■ **DATA SECTION**:
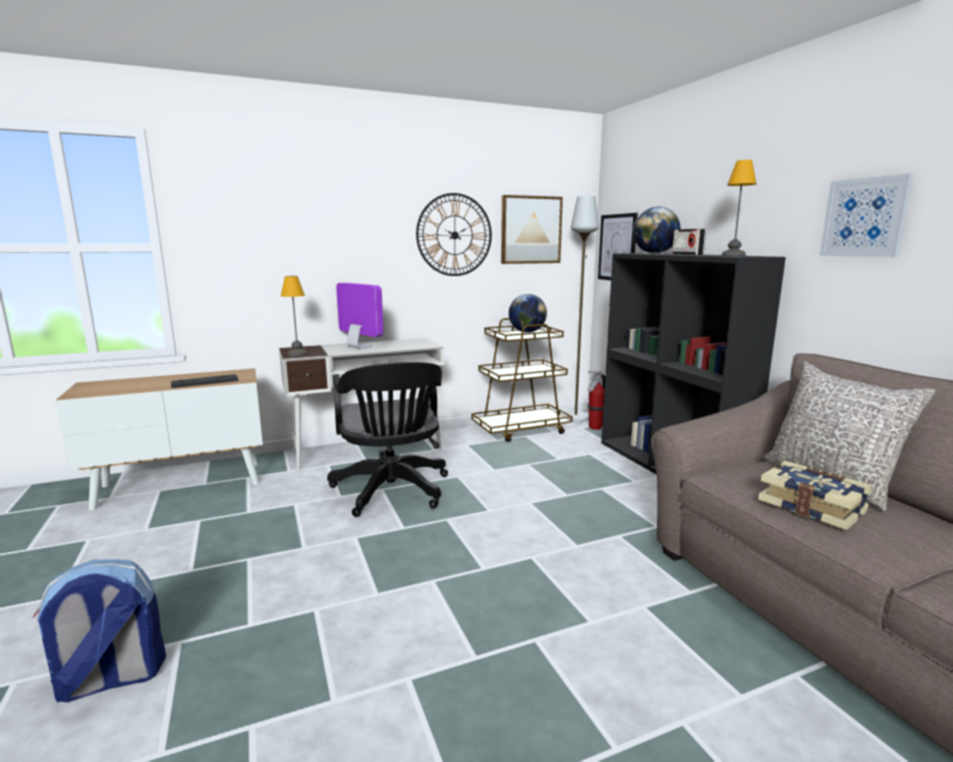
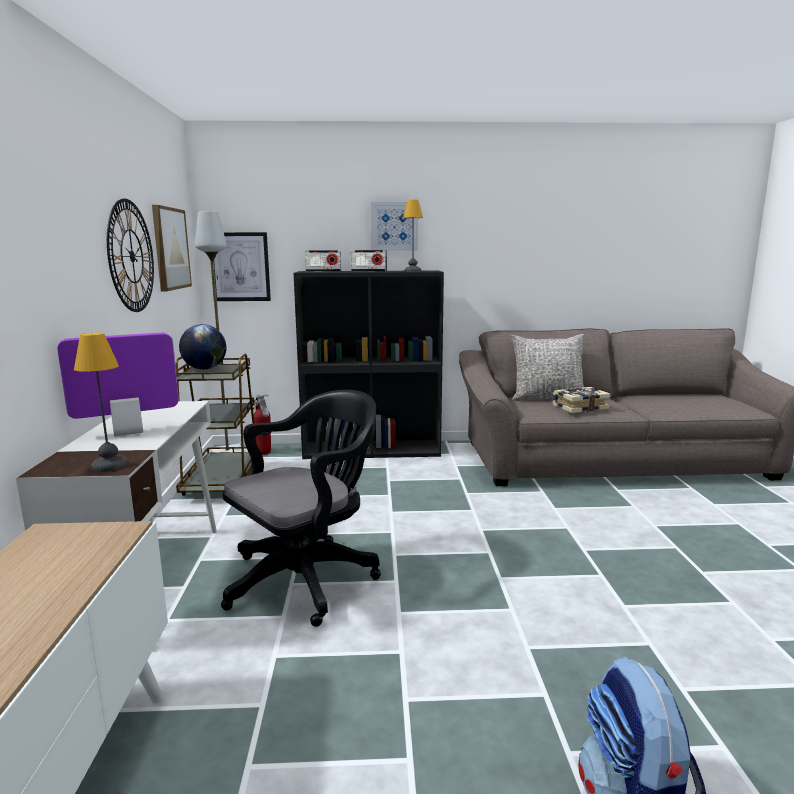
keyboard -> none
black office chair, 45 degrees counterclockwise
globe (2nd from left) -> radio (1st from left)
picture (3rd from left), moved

■ **ACTIVITY**:
When a line holds the string "left", pull it out of the listing.

■ **PROBLEM SOLUTION**:
globe (2nd from left) -> radio (1st from left)
picture (3rd from left), moved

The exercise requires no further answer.